Start of Block

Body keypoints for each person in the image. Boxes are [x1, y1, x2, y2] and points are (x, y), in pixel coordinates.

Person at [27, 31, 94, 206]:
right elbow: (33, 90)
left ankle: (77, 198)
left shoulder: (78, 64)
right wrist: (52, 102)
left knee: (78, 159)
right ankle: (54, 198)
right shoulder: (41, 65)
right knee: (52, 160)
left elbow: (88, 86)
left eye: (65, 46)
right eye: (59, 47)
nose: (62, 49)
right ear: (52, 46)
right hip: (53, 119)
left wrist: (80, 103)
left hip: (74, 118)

End of Block

= To do =
Give back each entry above precisely as it was written.

= Task response =
Body keypoints for each person in the image. Boxes are [x1, y1, x2, y2] and points are (x, y), in pixel coordinates.

Person at [27, 31, 94, 206]:
right elbow: (33, 90)
left ankle: (77, 198)
left shoulder: (78, 64)
right wrist: (52, 102)
left knee: (78, 159)
right ankle: (54, 198)
right shoulder: (41, 65)
right knee: (52, 160)
left elbow: (88, 86)
left eye: (65, 46)
right eye: (59, 47)
nose: (62, 49)
right ear: (52, 46)
right hip: (53, 119)
left wrist: (80, 103)
left hip: (74, 118)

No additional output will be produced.